TEXT UNDER STUDY:
Friday, October 22, 2010

Reunion in Byzantium



T.S. Eliot's famous concept, the "dissociation of sensibility", articulated a benchmark for Modernist poetry : the new writing would seek to overcome that split between thought & feeling, reason & experience, sense & sensibility in literature, which was in part a consequence of the Enlightenment (see his essay, "The Metaphysical Poets").

Since at least the Romantic era, up to our own day, overcoming this basic division has been a project not only of the arts, but of certain sectors of science, social science, psychology & even politics. The dissociation of thought and feeling in literary style shares broad parallels with myriad polarities : theory/practice, reason/emotion, mind/body, intellect/sensation, thought/action, idea/thing, conscious/subconscious, human/animal, divine/human, male/female... and one could delineate the central motivation for numerous intellectual and socio-political agendas in the overcoming of one or another of these basic binaries.

Central strands of ancient thought, on the other hand - both Greek philosophy and Hebrew religion, for example - insisted on the substantial actuality of, and necessity for, these basic polarities. Even with a "monistic" thinker like Aristotle, for whom polarities and distinctions were perhaps more epistemological than ontological - that is, they were abstracted aspects of actual whole & unitary objects of knowledge - such differences were nevertheless necessary for an adequate comprehension of the thing itself. For Plato, for the Biblical writers, reality was grounded in a central borderline : between intellect and sense. The intellect was aligned with the invisible and eternal : mind, soul, God or gods, changelessness, eternity, universality, Ideas. Sense was aligned with all the related polarities : body, movement, animality, change, things, mortality.

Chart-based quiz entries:
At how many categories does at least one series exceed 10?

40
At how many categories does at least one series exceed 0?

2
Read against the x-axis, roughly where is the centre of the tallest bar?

WORK REQUEST: Extend the post on Eliot's "dissociation of sensibility" past its final paragraph.

ANSWER SECTION:
Eliot's career can be seen (in simplified fashion) as following a certain trajectory : beginning with a literary allegiance to the Metaphysical poets, motivated by a literary strategy (to overcome the "dissociation" in style); and culminating in a personal conversion to Christianity, and the development of a sort of neo-medieval vision of the restoration of European culture in toto. As such, his path can be seen as a recapitulation of the historical arc of ancient thought in general. For the central polarity between intellect and sense culminated, in the ancient world, in Byzantium : in a theological elaboration (and defense) of the Christian announcement.

What that proclamation amounted to was this : there is an infinite distance between the invisible Creator and the creation he has made; there is a fundamental distinction to be drawn between divine intellect and mortal sense. Man divided himself from God by an original act of will : a turning from his intellectual source of being (God) to the things of sense (the material world). God, out of love for Man and his creation, intervened : becoming Man himself, in the Person of his Son. The Incarnation - and the person of Christ - is the matrix of union for all the polarities, the center of human time and space. In the divine-providential process, the world-historic drama enacted by the Trinity, intellect and sense, mind and body, thought and feeling, mind and heart, sense and sensibility, one and many, order and chaos, wholeness and contingency, part and whole, male and female, individual and community.... all these polarities are reunited and harmonized - as Maximus the Confessor put it - "without separation and without confusion".

We are some distance from Byzantium, today. For many, these concepts no longer have any meaningful reference in reality : they are allegorical, mythological formulae. This is understandable. Most of the words we read, the signs we apprehend, skim by in a sort of abstract streaming.... only actual experience strikes us as whole, as real. And we are rather far from the actualities, and the thought-worlds, of Palestine in the time of Emperor Augustus.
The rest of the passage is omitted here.